A liquid-metal flow impinging upon a region of non-uniform d.c. magnetic field experiences a certain amount of braking owing to the effect of Lorentz forces acting on the metal. Practical electromagnetic flow control devices utilize this property to alter the flow rate at which a liquid metal emerges from a receptacle. As a preliminary step to understanding the three-dimensional behaviour a numerical model is constructed which examines the two-dimensional flow of liquid metal passing through a quadrupole magnetic field generated by four line currents. In the vicinity of the local neutral point it is found that the nonlinear flow becomes unidirectional and linear. This linear behaviour agrees well with analytic solutions for flow through an infinitely extended neutral point.

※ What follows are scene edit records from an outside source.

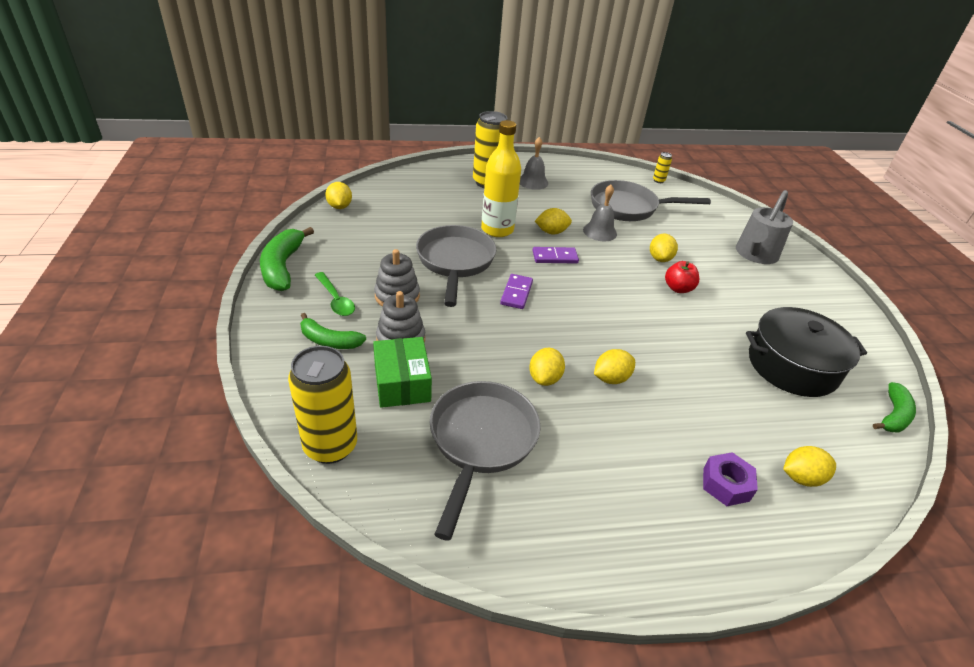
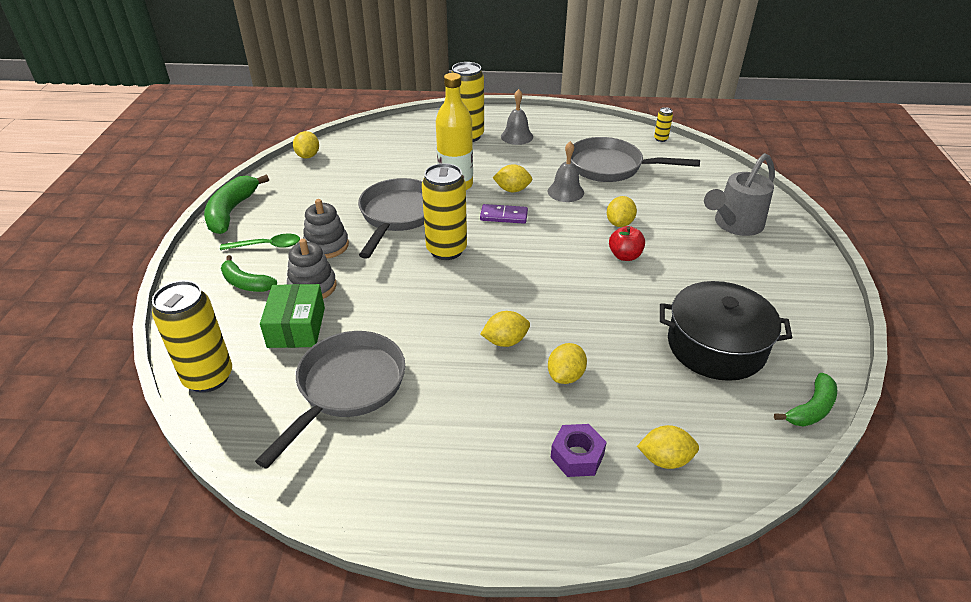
camera: 15 degrees right, 0 degrees up
(336, 300) = (267, 246): green spoon -> green spoon turned 75 degrees counterclockwise
(516, 293) = (446, 250): purple domino -> yellow can
(544, 378) = (437, 335): yellow lemon -> yellow lemon (565, 376)

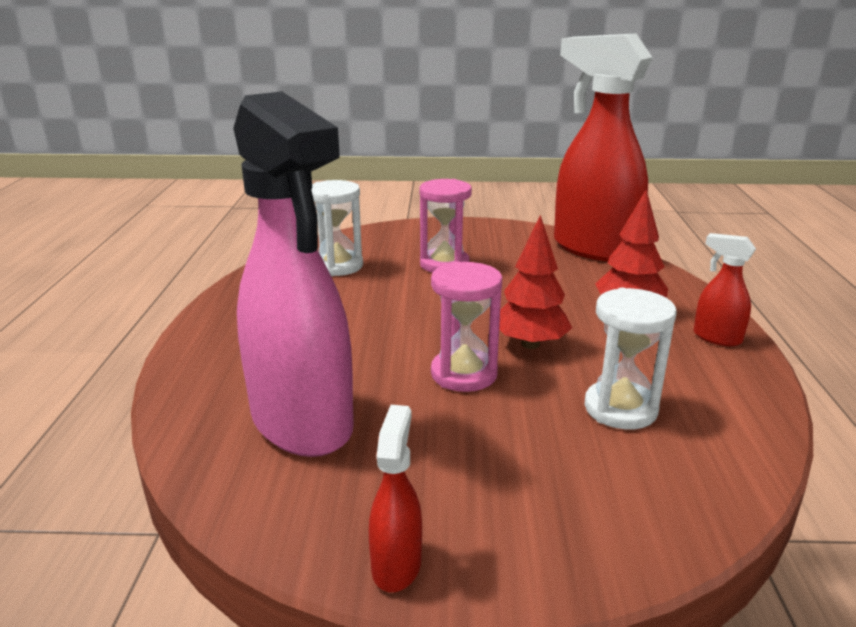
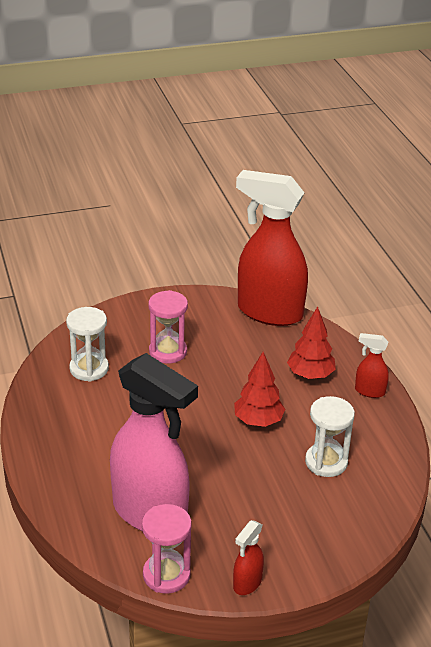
camera: 20 degrees left, 10 degrees up
(396, 565) = (247, 583): red spray bottle -> red spray bottle turned 135 degrees counterclockwise
(464, 374) = (227, 455): pink hourglass -> pink hourglass (166, 575)

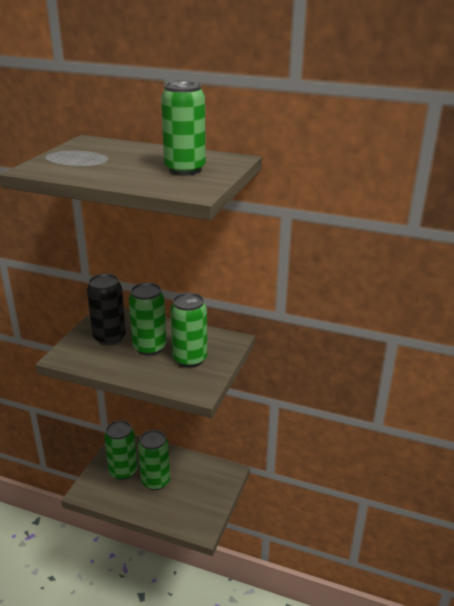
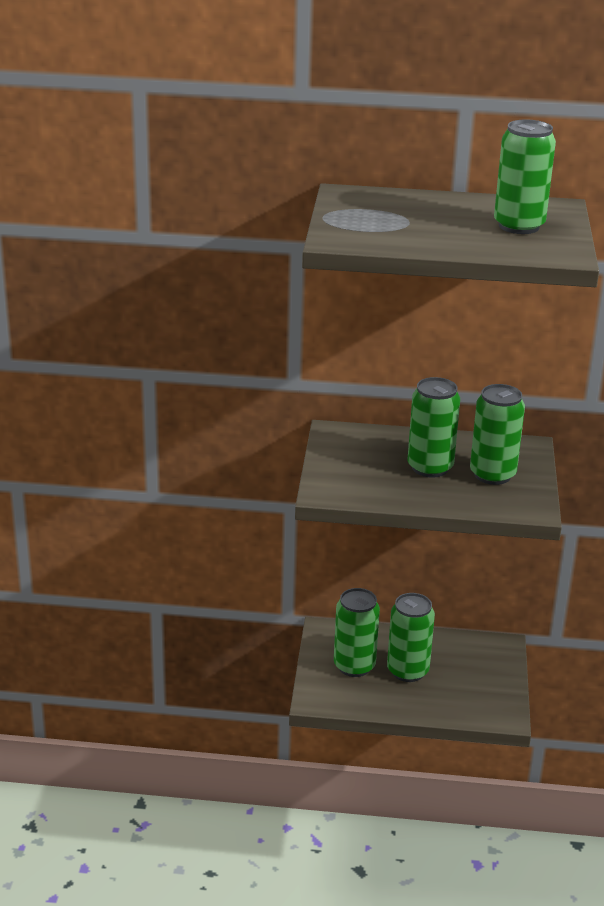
camera: 15 degrees left, 0 degrees up
(109, 337) = (366, 462): black can -> none

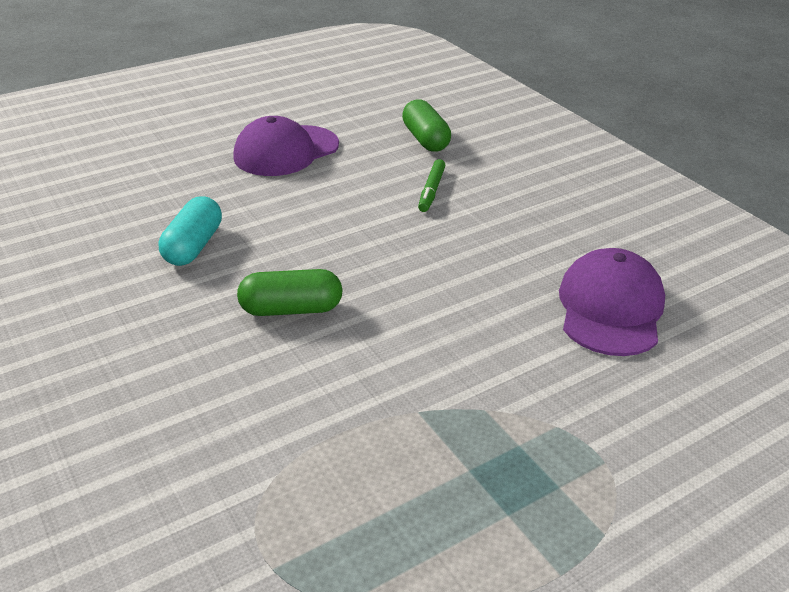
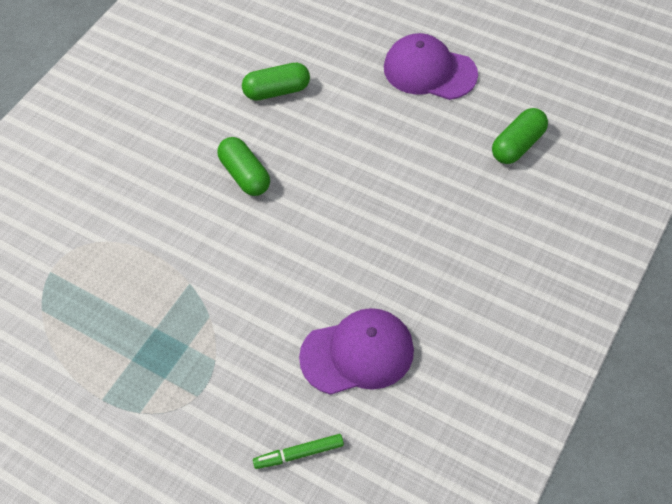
camera: 65 degrees right, 20 degrees up
(193, 246) = (277, 91): turquoise capsule -> green capsule
(431, 191) = (439, 184): green marker -> green marker (299, 454)

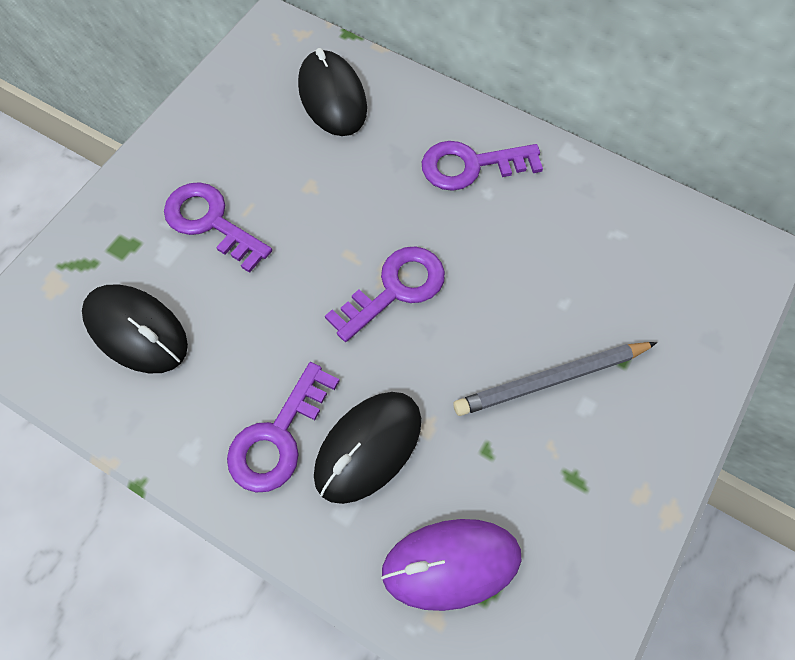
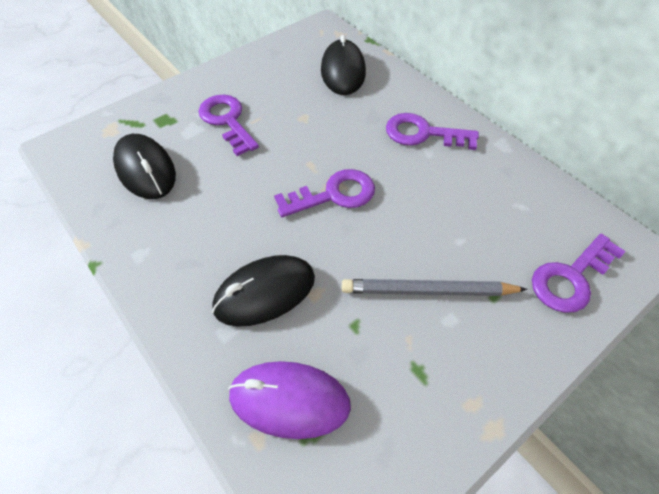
camera: 20 degrees right, 10 degrees down
(278, 437) = (204, 264): purple key -> purple key (571, 278)

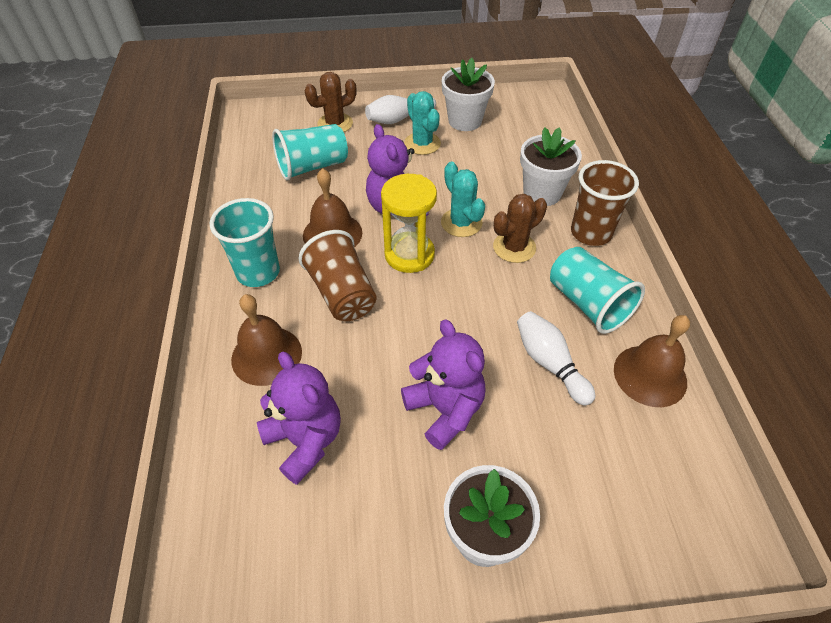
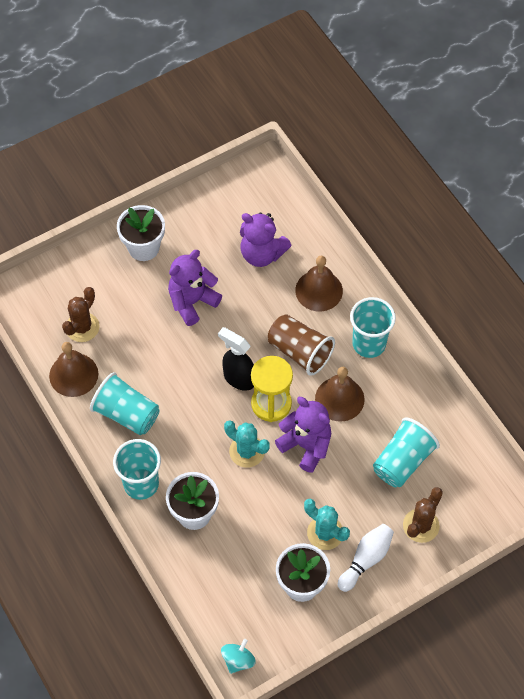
camera: 155 degrees right, 10 degrees up
(432, 292) = (238, 378): none -> black spray bottle
(445, 410) = (192, 302): purple teddy bear -> purple teddy bear turned 105 degrees clockwise
(514, 247) = (196, 443): brown cactus -> brown cactus (82, 327)
(543, 98) = (238, 660): none -> turquoise spinning top
(549, 363) = (139, 357): white bowling pin -> none
(591, 233) = (141, 484): brown cup -> turquoise cup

The generalized forms of the magnetic fields which permit unidirectional flows to exist are investigated in both axisymmetric and two-dimensional geometries. Examples of these fields include both the extended neutral point and the uniform transverse magnetic field present in Hartmann flow. The optimum conditions for braking the flow with a specified field are characterized by the pressure and volume data. These variables are derived from the model for a range of values of field strengths and Reynolds numbers and allow a comparison to be made with the asymptotic results obtained from the linear theory for two-dimensional flows. The numerical scheme may be adapted for any type of magnetic field and also permits extensions to the more realistic axisymmetric case.